= Ben Brown (blogger) =

American blogger

Ben Brown (born January 25, 1978, in San Francisco, California, United States) is a co-founder of the social networking website Consumating. Raised in Derwood, Maryland, he attended Colonel Zadok A. Magruder High School, he began attending the University of Maryland in 1996 but did not complete his degree in English and instead dropped out in 2000 in order to pursue personal interests.

==Publishing==
Ben has been a co-founder of several zines including FlabJab, TEETH, and Über. His personal website http://benbrown.com/ has been in existence since 1997 and has at times served as an outlet for his creative works of fiction, as a personal blog, and also as a connecting reference for his software and literary publications.

In 2001 he co-founded an "ultra-micro-mini" publishing company with James Stegall named So New Media and used it to create and publish the literary magazine Words! Words! Words! as well as the public performance venue Bookpunk.

==Internet==
In 1999, Brown co-founded the Deepleap website which provided an extensible utility for searching and interacting with various websites, social bookmarking, and eventually user-generated XML feeds for creating custom web applications. The site shut down in late 2000 for financial reasons.
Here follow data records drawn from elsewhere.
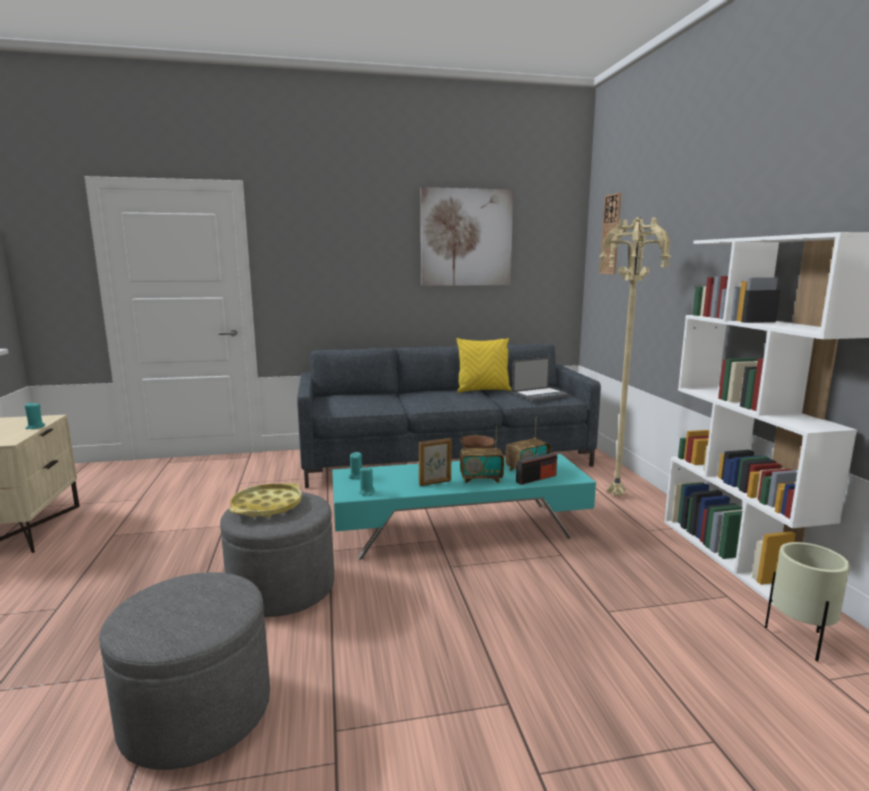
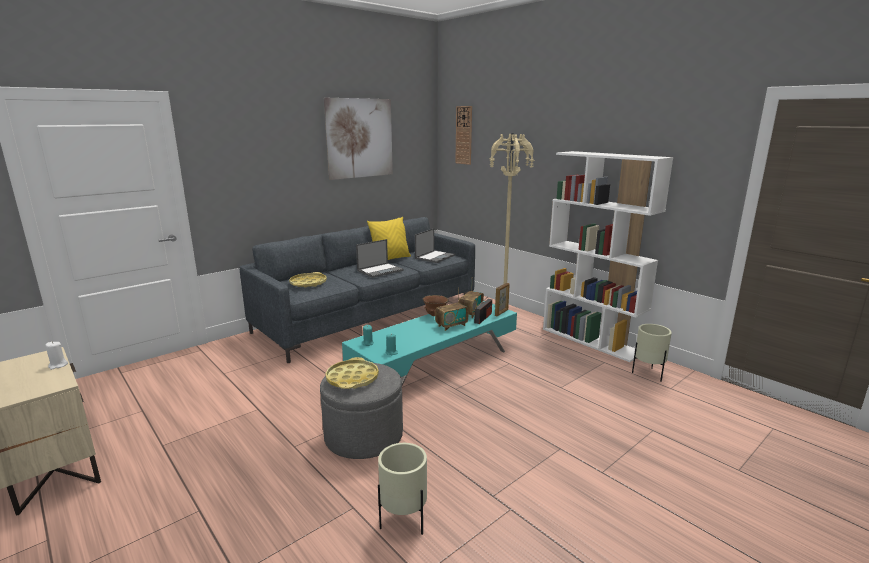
camera: 30 degrees left, 5 degrees up
turquoise candle [25,402,45,429] -> white candle [46,342,68,370]
grey ottoman [99,572,270,770] -> beige planter [378,443,427,535]
picture frame [419,438,452,486] -> picture frame moved to [495,283,510,316]
none -> yellow tray [289,272,327,288]
none -> laptop [356,239,404,278]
In 2001, he moved to New Zealand where he was on the team that created an online tool for the certification of milk and dairy exports for the Ministry of Agriculture and Forestry. While in New Zealand, he was also hired to write episodes of a popular children's television show, Squirt.

In 2002, he and Adam Mathes created the Personals sub-section on their zine Über, which served as the initial foundation for and was eventually renamed to Consumating.

Ben served as founding editor for the Austinist social event blog beginning in early 2005. In late December of that year, he announced the CNET purchase of Consumating, ceased work with Austinist, and moved to San Francisco to work on Consumating with Josh Goldberg.

On April 3, 2007, Ben announced he was leaving CNET and Consumating to work on a next-generation community site with extreme programmer Robert Swirsky.

In November 2018, Ben announced he had sold XOXCO, the Howdy chatbot, and the Botkit open source framework to Microsoft.